Eth2 Link encap:Ethernet HWaddr 5C:F3:FC:DA:86:82

Inet addr:192.168.123.1 Bcast:192.168.123.255 Mask:255.255.255.0

UP BROADCAST RUNNING MULTICAST MTU:1500 Metric:1

RX packets:1536228 errors:0 dropped:0 overruns:0 frame:0

TX packets:1539186 errors:0 dropped:0 overruns:0 carrier:0

Collisions:0 txqueuelen:1000

RX bytes:729154172 (695.3 MiB) TX bytes:801250137 (764.1 MiB)

Interrupt:217 Memory:94000000-94012800

Eth2:1 Link encap:Ethernet HWaddr 5C:F3:FC:DA:86:82

Inet addr:169.254.66.26 Bcast:169.254.255.255 Mask:255.255.0.0

UP BROADCAST RUNNING MULTICAST MTU:1500 Metric:1

Interrupt:217 Memory:94000000-94012800

Lo Link encap:Local Loopback

Inet addr:127.0.0.1 Mask:255.0.0.0

UP LOOPBACK RUNNING MTU:16436 Metric:1

RX packets:529225 errors:0 dropped:0 overruns:0 frame:0

TX packets:529225 errors:0 dropped:0 overruns:0 carrier:0

Collisions:0 txqueuelen:0

RX bytes:137382526 (131.0 MiB) TX bytes:137382526 (131.0 MiB)
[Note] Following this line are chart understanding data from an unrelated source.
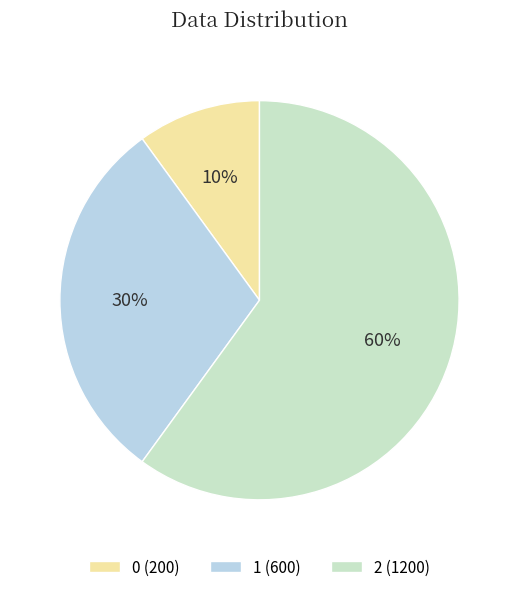

The 2 slice represents 60% of the pie. True or false?

True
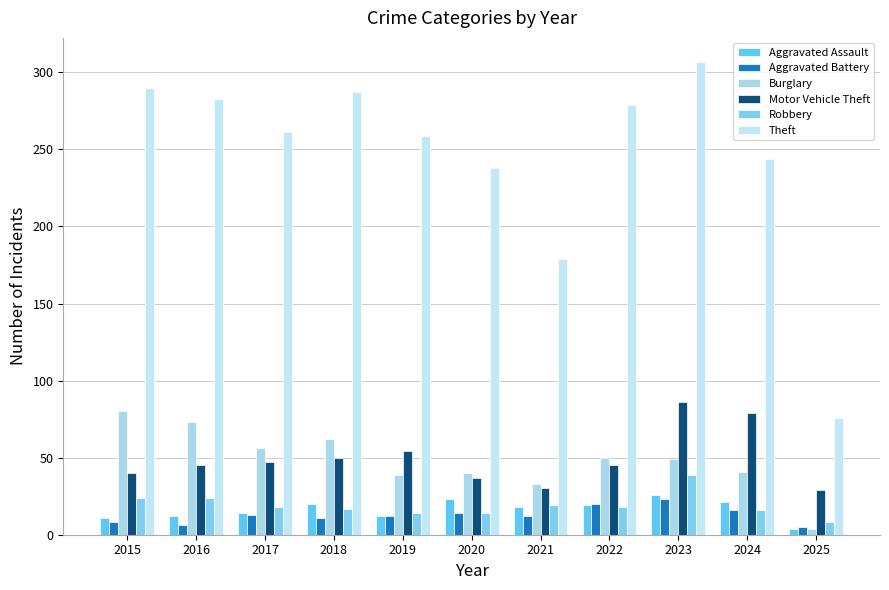

Between 2023 and 2021, which is larger?

2023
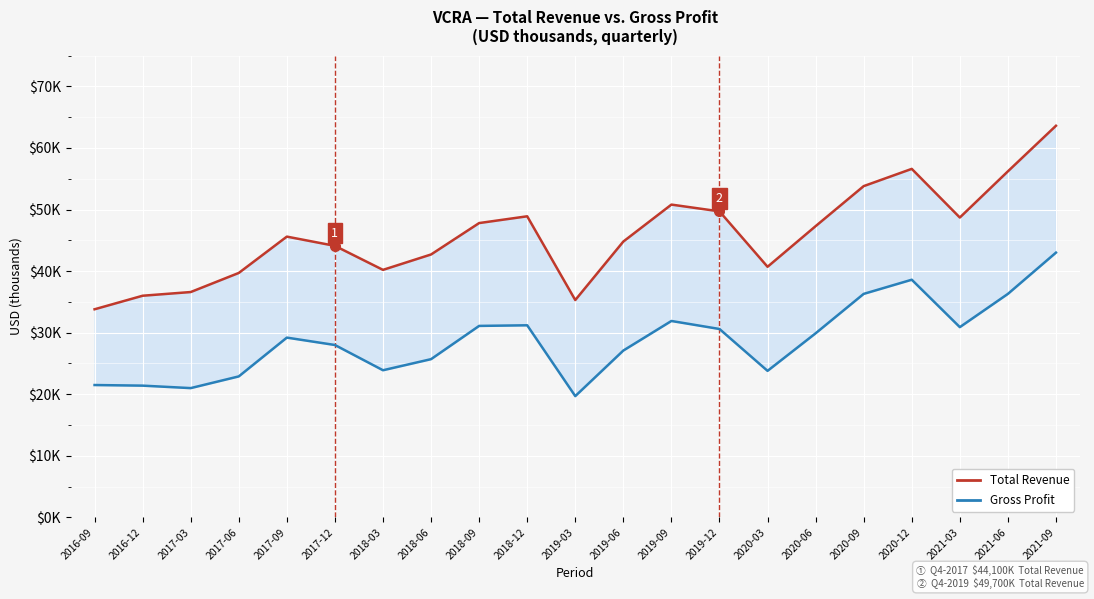

What is the sum of all Gross Profit values?

604000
Usb0 Link encap:Ethernet HWaddr 5E:F3:FD:35:86:33

BROADCAST MULTICAST MTU:1500 Metric:1

RX packets:0 errors:0 dropped:0 overruns:0 frame:0

TX packets:0 errors:0 dropped:0 overruns:0 carrier:0

Collisions:0 txqueuelen:1000

RX bytes:0 (0.0b) TX bytes:0 (0.0b)

There will be no usb0 in ifconfig-an after restarting the server.

Problem solved.

The above is all the contents of the article "what to do if terminating the instance due to error481 causes ASM to fail to start up". Thank you for reading! I believe we all have a certain understanding, hope to share the content to help you, if you want to learn more knowledge, welcome to follow the industry information channel!

Welcome to subscribe "Shulou Technology Information " to get latest news, interesting things and hot topics in the IT industry, and controls the hottest and latest Internet news, technology news and IT industry trends.

*The comments in the above article only represent the author's personal views and do not represent the views and positions of this website. If you have more insights, please feel free to contribute and share.